Il y a des carrières qui semblent tout droit sorties d’un récit d’auto-satisfaction maladive. Thierry Breton, l’ancien commissaire européen chargé de « réguler » la tech, entre incontestablement dans cette catégorie. Voilà un homme qui, après avoir imposé à coups de directives et de normes une vision très personnelle d’internet, se retrouve tout simplement interdit de visa par les États-Unis. Un comble lorsque l’on se croit incarnation même de la défense des valeurs européennes.
Le départ de Breton à la Commission européenne avait été présenté comme celui d’un stratège visionnaire, prêt à « tenir tête » aux géants de la Silicon Valley et à imposer la loi du Vieux Continent. On sait aujourd’hui que cette prétendue « vision » ressemble surtout à une succession d’actes de provocation qui ont fini par susciter… de la consternation.
Washington, lassé des leçons de morale venues de Bruxelles, a donc décidé de réagir en interdisant l’accès du territoire à ce champion auto-proclamé de la régulation. Une décision qu’on aurait pu qualifier de diplomatiquement sévère si elle n’était pas, en réalité, l’écho logique d’une politique européenne qui confond immixtion et leadership.

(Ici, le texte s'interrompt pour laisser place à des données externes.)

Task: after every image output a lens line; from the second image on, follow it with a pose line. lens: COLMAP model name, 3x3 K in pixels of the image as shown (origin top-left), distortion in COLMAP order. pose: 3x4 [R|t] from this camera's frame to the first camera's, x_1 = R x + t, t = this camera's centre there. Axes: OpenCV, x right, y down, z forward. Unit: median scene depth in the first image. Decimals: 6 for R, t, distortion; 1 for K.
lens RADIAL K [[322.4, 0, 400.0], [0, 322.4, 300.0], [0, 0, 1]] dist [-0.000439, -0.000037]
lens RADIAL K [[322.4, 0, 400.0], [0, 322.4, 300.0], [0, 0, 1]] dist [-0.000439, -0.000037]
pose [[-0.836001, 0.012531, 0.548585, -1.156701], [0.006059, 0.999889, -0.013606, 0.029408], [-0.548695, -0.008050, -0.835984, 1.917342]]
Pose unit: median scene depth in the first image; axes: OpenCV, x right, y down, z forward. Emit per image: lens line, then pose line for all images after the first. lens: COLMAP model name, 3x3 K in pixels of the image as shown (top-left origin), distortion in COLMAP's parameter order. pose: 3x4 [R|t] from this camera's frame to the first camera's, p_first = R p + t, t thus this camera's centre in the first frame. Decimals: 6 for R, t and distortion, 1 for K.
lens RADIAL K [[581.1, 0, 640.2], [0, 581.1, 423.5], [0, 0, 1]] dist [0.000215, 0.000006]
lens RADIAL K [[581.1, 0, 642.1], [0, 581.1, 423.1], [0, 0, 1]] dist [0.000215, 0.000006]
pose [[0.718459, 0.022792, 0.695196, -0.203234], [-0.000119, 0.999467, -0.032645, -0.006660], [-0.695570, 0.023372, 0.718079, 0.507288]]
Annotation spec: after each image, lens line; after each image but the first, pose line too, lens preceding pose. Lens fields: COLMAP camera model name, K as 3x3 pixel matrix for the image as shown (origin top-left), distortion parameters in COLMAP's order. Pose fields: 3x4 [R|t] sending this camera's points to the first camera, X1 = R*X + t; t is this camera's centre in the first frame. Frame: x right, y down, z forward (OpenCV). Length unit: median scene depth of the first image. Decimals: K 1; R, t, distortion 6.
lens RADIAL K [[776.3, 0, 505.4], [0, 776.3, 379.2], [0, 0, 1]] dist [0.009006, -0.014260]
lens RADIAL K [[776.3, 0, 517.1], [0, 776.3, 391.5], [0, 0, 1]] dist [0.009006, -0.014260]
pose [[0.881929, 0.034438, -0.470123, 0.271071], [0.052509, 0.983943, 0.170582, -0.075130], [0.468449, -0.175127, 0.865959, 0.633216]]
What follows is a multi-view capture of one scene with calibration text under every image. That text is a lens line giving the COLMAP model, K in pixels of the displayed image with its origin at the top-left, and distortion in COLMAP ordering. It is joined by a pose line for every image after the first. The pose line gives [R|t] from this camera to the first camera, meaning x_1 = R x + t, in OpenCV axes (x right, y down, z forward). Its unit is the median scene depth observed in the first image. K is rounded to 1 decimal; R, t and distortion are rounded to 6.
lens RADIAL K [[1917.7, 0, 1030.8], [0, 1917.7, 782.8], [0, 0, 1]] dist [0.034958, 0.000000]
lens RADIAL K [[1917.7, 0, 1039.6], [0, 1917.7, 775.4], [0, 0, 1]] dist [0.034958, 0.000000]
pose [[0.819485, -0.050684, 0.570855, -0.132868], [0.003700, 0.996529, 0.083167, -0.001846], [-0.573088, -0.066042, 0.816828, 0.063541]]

Que reproche-t-on exactement à M. Breton ? D’avoir voulu forcer des plateformes américaines à faire la police de l’expression sur internet, au point d’invoquer le terme de « censure » lorsqu’elles ne répondaient pas à ses desiderata technocratiques. Une posture qui frise le ridicule lorsqu’elle est assénée avec l’arrogance qui caractérise si bien certains mandarins de Bruxelles.
On aurait pu penser que la gravité d’un tel bannissement inciterait nos élites à la modestie. Il n’en est rien. Dès les premières réactions, on a vu Paris dénoncer « avec la plus grande fermeté » ce geste supposément inamical. Comme si être éconduit des États-Unis relevait d’une atteinte à la dignité nationale. Permettez-moi de douter : il s’agit plutôt d’un rappel que l’Europe ne peut pas imposer ses vues à l’ensemble du monde numérique sans susciter des ripostes.
Monsieur Breton, dont les ambitions semblent sans limites, a cru possible de faire de l’Union européenne une sorte de gendarme planétaire du web. Sauf que lorsqu’on administre des milliards d’utilisateurs, on se heurte vite à la réalité du terrain. Et cette réalité vient de dire « non » en fermant la porte à l’un de nos régulateurs les plus zélés.
Ce qui est particulièrement savoureux dans cette affaire, c’est que ce bannissement touche aussi des dirigeants d’ONG européennes œuvrant contre la désinformation. On croyait les défenseurs de la « vérité » au-dessus des querelles politiques. Visiblement, lorsqu’ils deviennent trop bruyants et trop moralisateurs, ils deviennent… encombrants aux yeux de Washington.
En fin de compte, cette histoire rappelle que la grande ambition de réguler l’univers numérique ne doit pas être confondue avec une idéologie de domination. S’arroger le rôle d’arbitre mondial sans dialogue véritable ni respect des sensibilités externes mène immanquablement à des déconvenues. Thierry Breton vient d’en faire l’expérience. Peut-être est-il temps de repenser la stratégie européenne dans son ensemble, plutôt que de multiplier les postures théoriques.
Après tout, il existe une différence — importante — entre vouloir protéger l’espace numérique européen et vouloir régler la planète entière à coups de directives et de sanctions symboliques. Une leçon que, visiblement, certains doivent encore apprendre.